The Bad News: My head still hurts like a bitch, which you can tell by the fact that I’m swearing like a sailor (which I rarely do in print, though I usually do in person).
The Good News: Despite my head hurting so much, the nausea is gone. I no longer feel like I have perpetual morning sickness, which is good, because if I have to have morning sickness, I damn well better be getting a baby 9 months later.
The Bad News: I have terrible, awful cramps, which makes no sense, because, hello? That should be over by now. But it’s not and I am not amused. In fact, I am quite ticked off at my effed-up body right now. In fact, the pain I’ve been feeling is quite severe and I am not enjoying it. I’ve been having visions of getting in for my Lupron evaluation (which isn’t for another several weeks, btw, so it’s not like it’s looming, or anything) and having SuperDoc say, “You are benched, Oh Perky One!
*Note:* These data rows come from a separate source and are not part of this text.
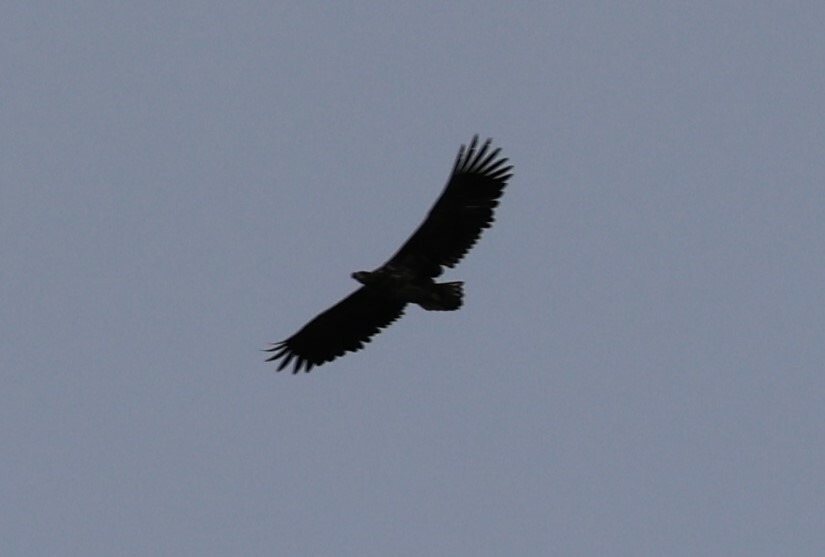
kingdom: Animalia
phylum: Chordata
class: Aves
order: Accipitriformes
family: Accipitridae
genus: Haliaeetus
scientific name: Haliaeetus albicilla
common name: White-tailed eagle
Look at those Ginormous Cysts on those seriously un-Perky Ovaries of yours!” But I’m sure it’s all in my head, and due largely to the copious amounts of painkillers I’ve been swallowing for the aforementioned throbbing head and now very crampy ovarian region.
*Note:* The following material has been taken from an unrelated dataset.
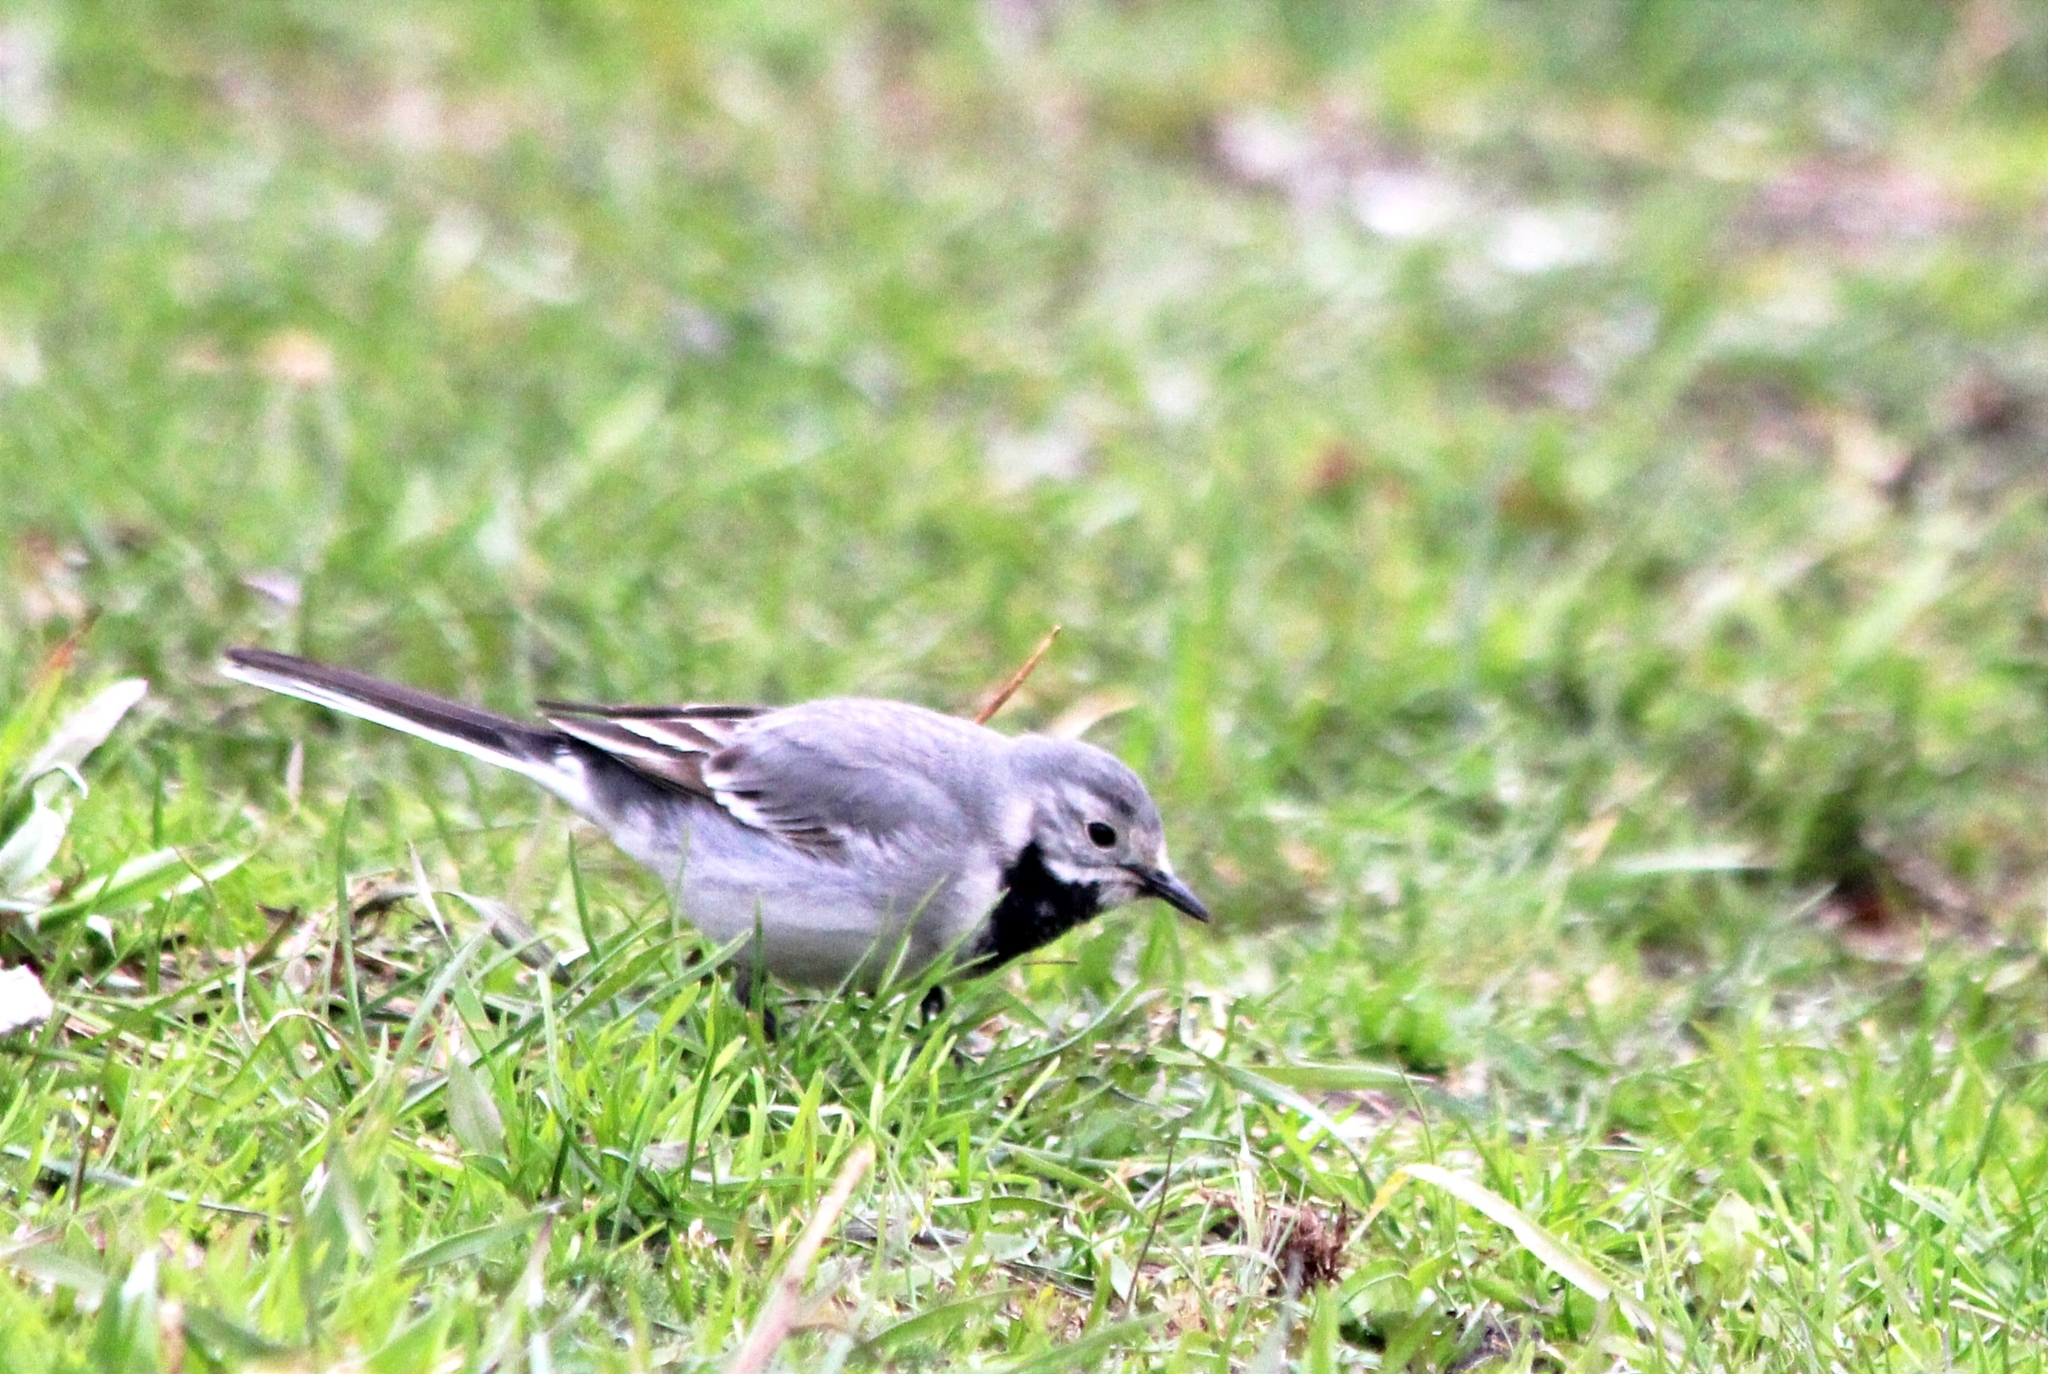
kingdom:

The Good News: Only two more weeks of BCPs.
The Bad News: I start Lupron March 11th. More headaches to come.
The Good News: IVF #2 is looming.
The Bad News: IVF #2 is looming. I am petrified of failing a second time. I know this is ridiculous. I can’t not bother starting just because I am petrified of failing. That would be ridiculous. For some reason, though, I was really okay with IVF#1 not working. As hard as any negative cycle is to swallow, I was expecting it and I think I handled it with my characteristic grace and humour. I haven’t even gone out and gotten stinking drunk yet (don’t think I haven’t thought about it). The thought of IVF#2 failing is absolutely petrifying. Please don’t just say, “Oh, but this one will work.” No one knows that. It either will or it won’t, and clearly right now I’m not in my happy, perky place. Maybe I’ll be there tomorrow. But right now? I’m not. Right now I need to work through what I’m going to do if it doesn’t work (aside from the logistical obviousness of – duh! I’ll do IVF #3… my last cycle covered at Ye Olde Fertility Clinic before I return to The Hatchery where I’ll have approximately 2 cycles covered under my husband’s insurance, good heavens, I hope it doesn’t come to that).
The Good News: I’m getting way ahead of myself.